▶ [Assignment] Pick up the passage below on Israel's Law of Return and the legal definition of a Jew, continuing it from its final sentence.

Throughout the decades, a tug-of-war ensued between the religious and secular communities, and more recently between Orthodox and non-Orthodox denominations, to further interpret, legislate and implement state definitions and observances of Judaism and Jewish practices. Judicial challenges were initiated by individuals seeking state recognition as Jews, including Jews-from-birth practicing other religions, Jewish men married to non-Jewish women who sought to have their children recognized by the state as Jews, and individuals who converted to Judaism under Reform or Conservative auspices. Legislative responses were often initiated by Orthodox parties in the Knesset seeking to codify the status quo. The most significant developments in the courts and in the Knesset related to the Law of Return and state identity cards.

  1. The Law of Return and Brother Daniel
  2. Identity Cards and the Shalit Case
  3. Defining a Jew ­ Amending the Law of Return
  4. Who is a Jew? The Miller Case: Non-Orthodox Conversions and the Law of Return


The Law of Return and Brother Daniel:
As stated above, the Law of Return allowed all Jews to immigrate freely to Israel. In the first few decades of the state, no official definition of "Jew" guided aspiring immigrants or the state.

(Saved data entries)

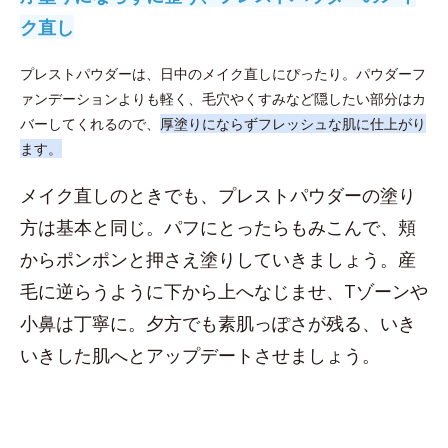
ク直し
プレストパウダーは、日中のメイク直しにぴったり。パウダーフ
ァンデーションよりも軽く、毛穴やくすみなど隠したい部分はカ
バーしてくれるので、
厚塗りにならずフレッシュな肌に仕上がり
ます。
メイク直しのときでも、プレストパウダーの塗り
方は基本と同じ。パフにとったらもみこんで、頬
からポンポンと押さえ塗りしていきましょう。産
毛に逆らうように下から上へなじませ、Tゾーンや
小鼻は丁寧に。夕方でも素肌っぽさが残る、いき
いきした肌へとアップデートさせましょう。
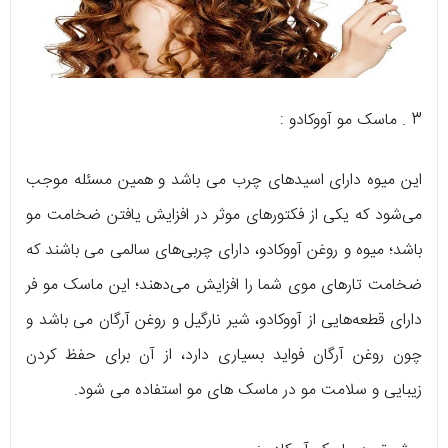
3 . ماسک مو آووکادو :
این میوه دارای اسیدهای چرب می باشد و همین مسئله موجب
می‌شود که یکی از فکتورهای موثر در افزایش یافتن ضخامت مو
باشد؛ میوه و روغن آووکادو، دارای چربی‌های سالمی می باشند که
ضخامت تارهای موی شما را افزایش می‌دهند؛ این ماسک مو فر
دارای قطعه‌هایی از آووکادو، شیر نارگیل و روغن آرگان می باشد و
چون روغن آرگان فواید بسیاری دارد، از آن برای حفظ کردن
زیبایی و سلامت مو در ماسک های مو استفاده می شود.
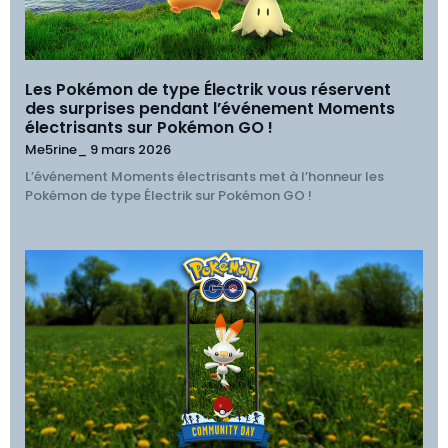
Les Pokémon de type Électrik vous réservent
des surprises pendant l’événement Moments
électrisants sur Pokémon GO !
Me5rine_
9 mars 2026
L’événement Moments électrisants met à l’honneur les
Pokémon de type Électrik sur Pokémon GO !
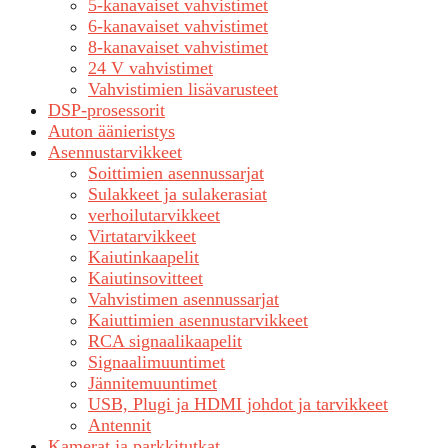
5-kanavaiset vahvistimet
6-kanavaiset vahvistimet
8-kanavaiset vahvistimet
24 V vahvistimet
Vahvistimien lisävarusteet
DSP-prosessorit
Auton äänieristys
Asennustarvikkeet
Soittimien asennussarjat
Sulakkeet ja sulakerasiat
verhoilutarvikkeet
Virtatarvikkeet
Kaiutinkaapelit
Kaiutinsovitteet
Vahvistimen asennussarjat
Kaiuttimien asennustarvikkeet
RCA signaalikaapelit
Signaalimuuntimet
Jännitemuuntimet
USB, Plugi ja HDMI johdot ja tarvikkeet
Antennit
Kamerat ja parkkitutkat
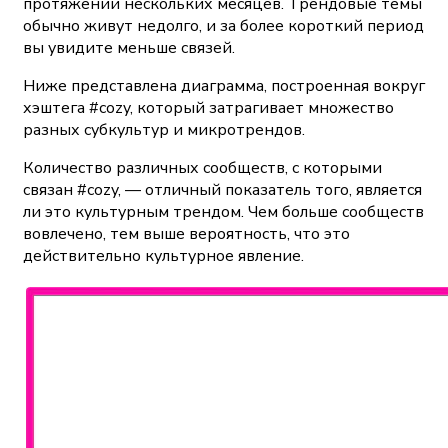
протяжении нескольких месяцев. Трендовые темы
обычно живут недолго, и за более короткий период
вы увидите меньше связей.
Ниже представлена диаграмма, построенная вокруг
хэштега #cozy, который затрагивает множество
разных субкультур и микротрендов.
Количество различных сообществ, с которыми
связан #cozy, — отличный показатель того, является
ли это культурным трендом.
Чем больше сообществ
вовлечено, тем выше вероятность, что это
действительно культурное явление.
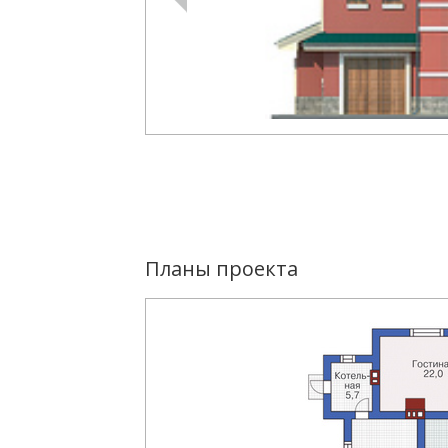
Планы проекта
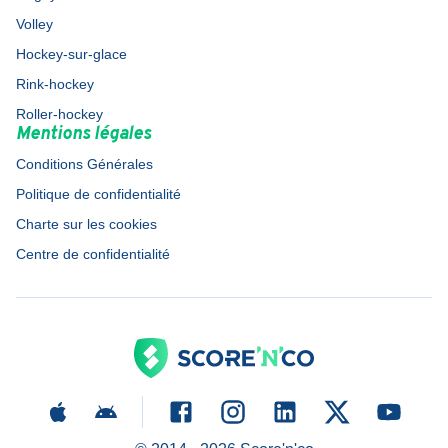
Volley
Hockey-sur-glace
Rink-hockey
Roller-hockey
Mentions légales
Conditions Générales
Politique de confidentialité
Charte sur les cookies
Centre de confidentialité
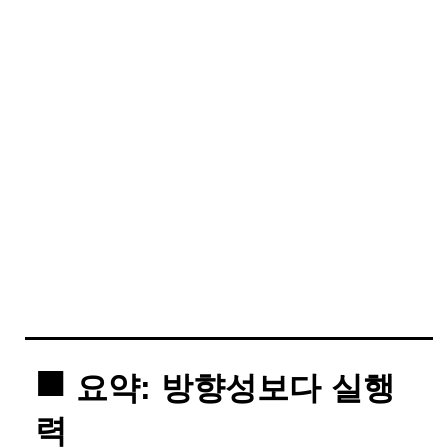
요약: 방향성보다 실행
력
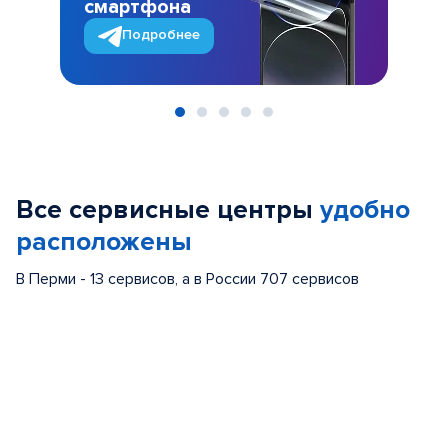
смартфона
Подробнее
Item
1
of
Все сервисные центры
удобно
5
расположены
В Перми - 13 сервисов, а в России 707 сервисов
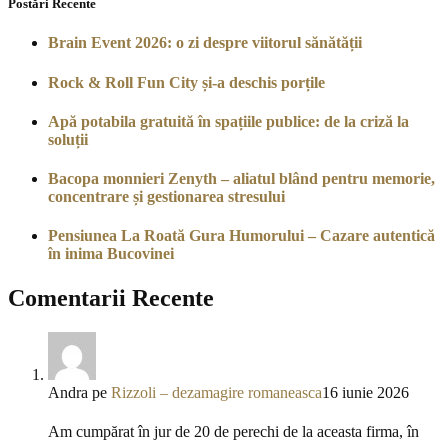
Postări Recente
Brain Event 2026: o zi despre viitorul sănătății
Rock & Roll Fun City și-a deschis porțile
Apă potabila gratuită în spațiile publice: de la criză la
soluții
Bacopa monnieri Zenyth – aliatul blând pentru memorie,
concentrare și gestionarea stresului
Pensiunea La Roată Gura Humorului – Cazare autentică
în inima Bucovinei
Comentarii Recente
Andra
pe
Rizzoli – dezamagire romaneasca
16 iunie 2026
Am cumpărat în jur de 20 de perechi de la aceasta firma, în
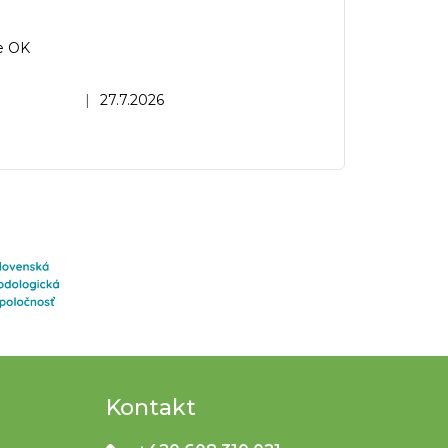
e OK
dnocení obchodu je 5 z 5 hvězdiček.
|
27.7.2026
Kontakt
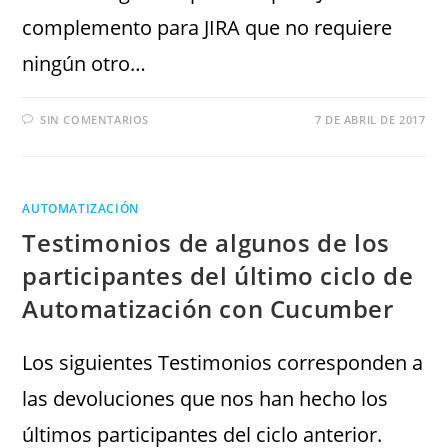
complemento para JIRA que no requiere
ningún otro…
SIN COMENTARIOS
7 DE ABRIL DE 2017
AUTOMATIZACIÓN
Testimonios de algunos de los
participantes del último ciclo de
Automatización con Cucumber
Los siguientes Testimonios corresponden a
las devoluciones que nos han hecho los
últimos participantes del ciclo anterior.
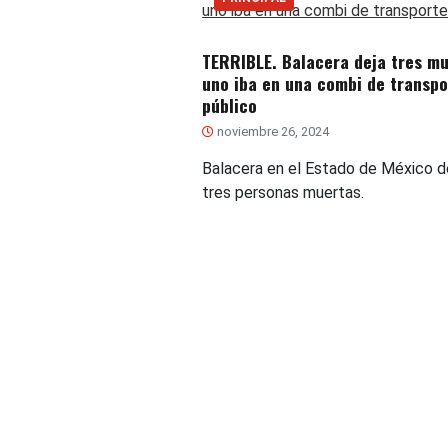
TERRIBLE. Balacera deja tres mu
uno iba en una combi de transpo
público
noviembre 26, 2024
Balacera en el Estado de México d
tres personas muertas.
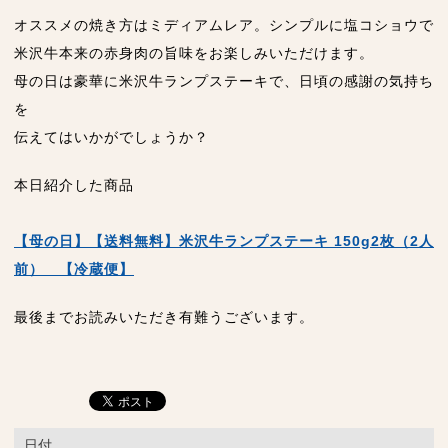
オススメの焼き方はミディアムレア。シンプルに塩コショウで
米沢牛本来の赤身肉の旨味をお楽しみいただけます。
母の日は豪華に米沢牛ランプステーキで、日頃の感謝の気持ち
を
伝えてはいかがでしょうか？
本日紹介した商品
【母の日】【送料無料】米沢牛ランプステーキ 150g2枚（2人
前） 【冷蔵便】
最後までお読みいただき有難うございます。
日付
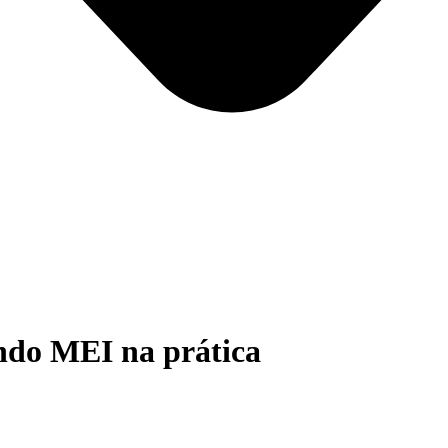
do MEI na prática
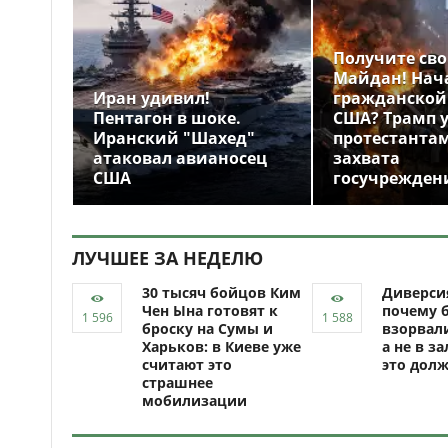
Получите св
Майдан! Нач
Иран удивил!
гражданской
Пентагон в шоке.
США? Трамп 
Иранский "Шахед"
протестантам
атаковал авианосец
захвата
США
госучрежден
ЛУЧШЕЕ ЗА НЕДЕЛЮ
30 тысяч бойцов Ким
Диверси
Чен Ына готовят к
почему 
броску на Сумы и
взорвали
Харьков: в Киеве уже
а не в за
считают это
это долж
страшнее
мобилизации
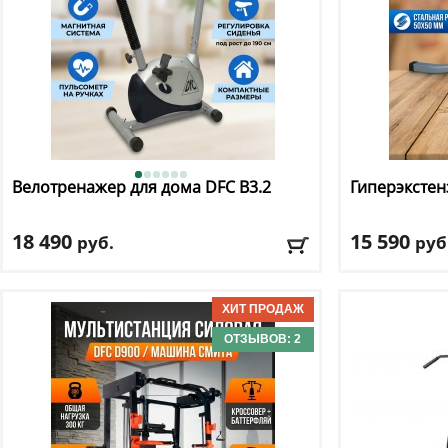
Велотренажер для дома DFC
B3.2
Гиперэксте
18 490
15 590
руб.
руб
Кол-во уровней
: 8
Цвет
: серый
Макс. вес
: 100 кг
Доставка:
БЕС
Посадка
: вертикальная
Цвет
: черный
ОТЗЫВОВ: 2
Система нагружения
: магнитная
Доставка:
БЕСПЛАТНО, 2-3 дня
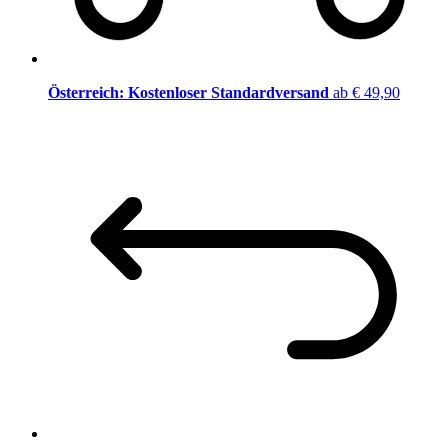
Österreich: Kostenloser Standardversand
ab € 49,90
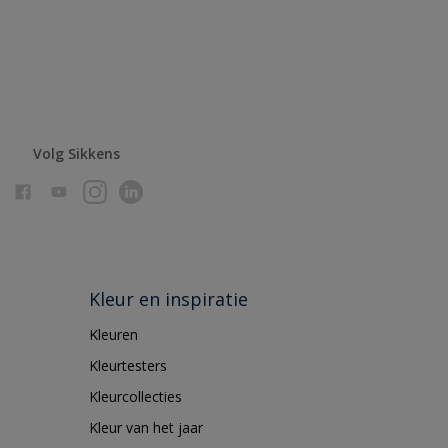
Volg Sikkens
Kleur en inspiratie
Kleuren
Kleurtesters
Kleurcollecties
Kleur van het jaar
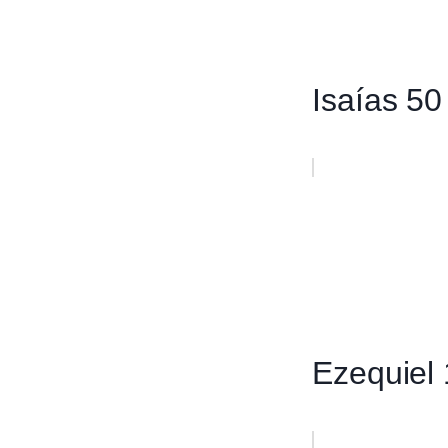
Isaías 50
Ezequiel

▶ [Answer to this exercise]
The first legal challenge to the Law of Return came in 1962 with the "Brother Daniel" case. Brother Daniel (born Oswald Rufeisen), a Polish Jew who had converted during the Holocaust and had subsequently become a Carmelite Monk, sought to immigrate to Israel under the Law of Return as a Jew. Rufeisen, who had been active in Zionism youth groups and who had saved many Jews during the Holocaust, claimed that his nationality was Jewish even if his religion was Catholic. Complicating the issue was that according to Jewish law, as the child of a Jewish mother, Brother Daniel was indeed Jewish. The State refused his application and he appealed to the Supreme Court. The court ruled that while the national term "Jew" did not necessarily imply the practice of religious Judaism, "in common parlance" it could not be applied to someone who practiced another faith. As a practicing Catholic, therefore, Rufeisen could not be recognized by the State of Israel as a Jew and thus could not immigrate under the Law of Return.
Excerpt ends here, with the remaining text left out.